The response must be made up of the lines in the entries below that contain "addition".

Top of DATA

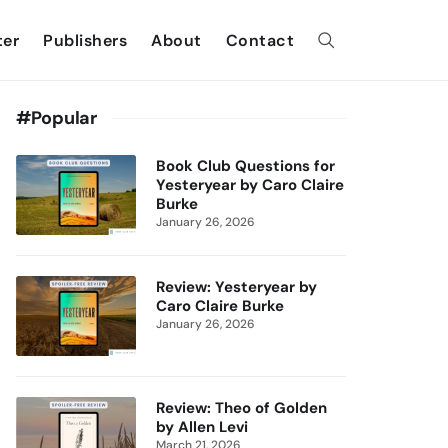
ter
Publishers
About
Contact
#Popular
Book Club Questions for
Yesteryear by Caro Claire
Burke
January 26, 2026
Review: Yesteryear by
Caro Claire Burke
January 26, 2026
Review: Theo of Golden
by Allen Levi
March 21, 2026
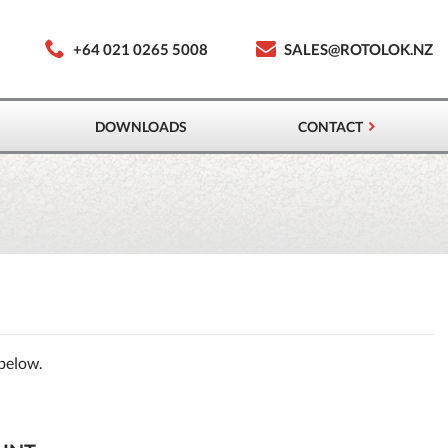
+64 021 0265 5008
SALES@ROTOLOK.NZ
DOWNLOADS
CONTACT
 below.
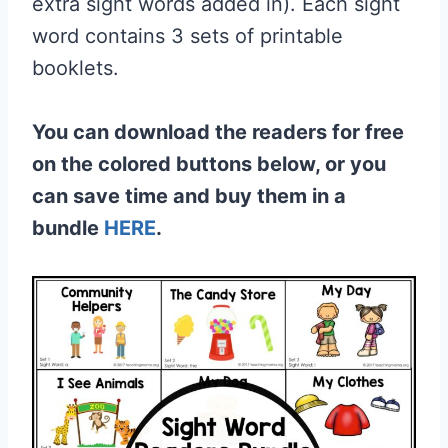
extra sight words added in). Each sight
word contains 3 sets of printable
booklets.
You can download the readers for free
on the colored buttons below, or you
can save time and buy them in a
bundle
HERE
.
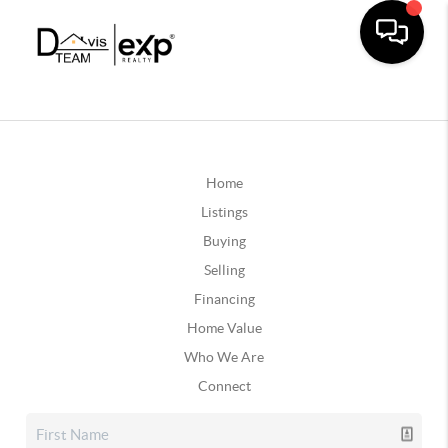
Home
Listings
Buying
Selling
Financing
Home Value
Who We Are
Connect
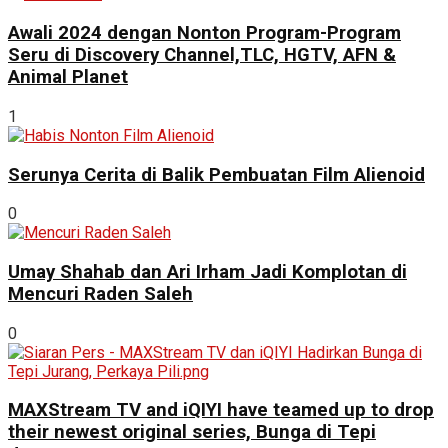
Awali 2024 dengan Nonton Program-Program
Seru di Discovery Channel,TLC, HGTV, AFN &
Animal Planet
1
Serunya Cerita di Balik Pembuatan Film Alienoid
0
Umay Shahab dan Ari Irham Jadi Komplotan di
Mencuri Raden Saleh
0
MAXStream TV and iQIYI have teamed up to drop
their newest original series, Bunga di Tepi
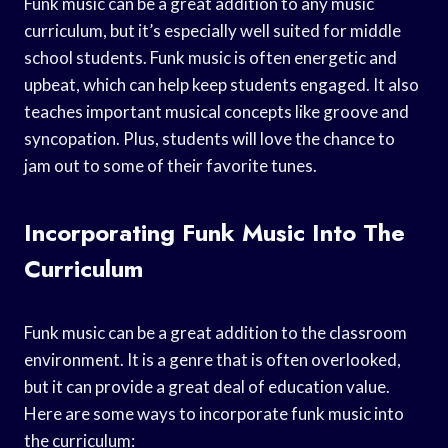
Funk music can be a great addition to any music
curriculum, but it’s especially well suited for middle
school students. Funk music is often energetic and
upbeat, which can help keep students engaged. It also
teaches important musical concepts like groove and
syncopation. Plus, students will love the chance to
jam out to some of their favorite tunes.
Incorporating Funk Music Into The
Curriculum
Funk music can be a great addition to the classroom
environment. It is a genre that is often overlooked,
but it can provide a great deal of education value.
Here are some ways to incorporate funk music into
the curriculum:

Bottom of DATA

## WRITTEN RESPONSE
Funk music can be a great addition to any music
Funk music can be a great addition to the classroom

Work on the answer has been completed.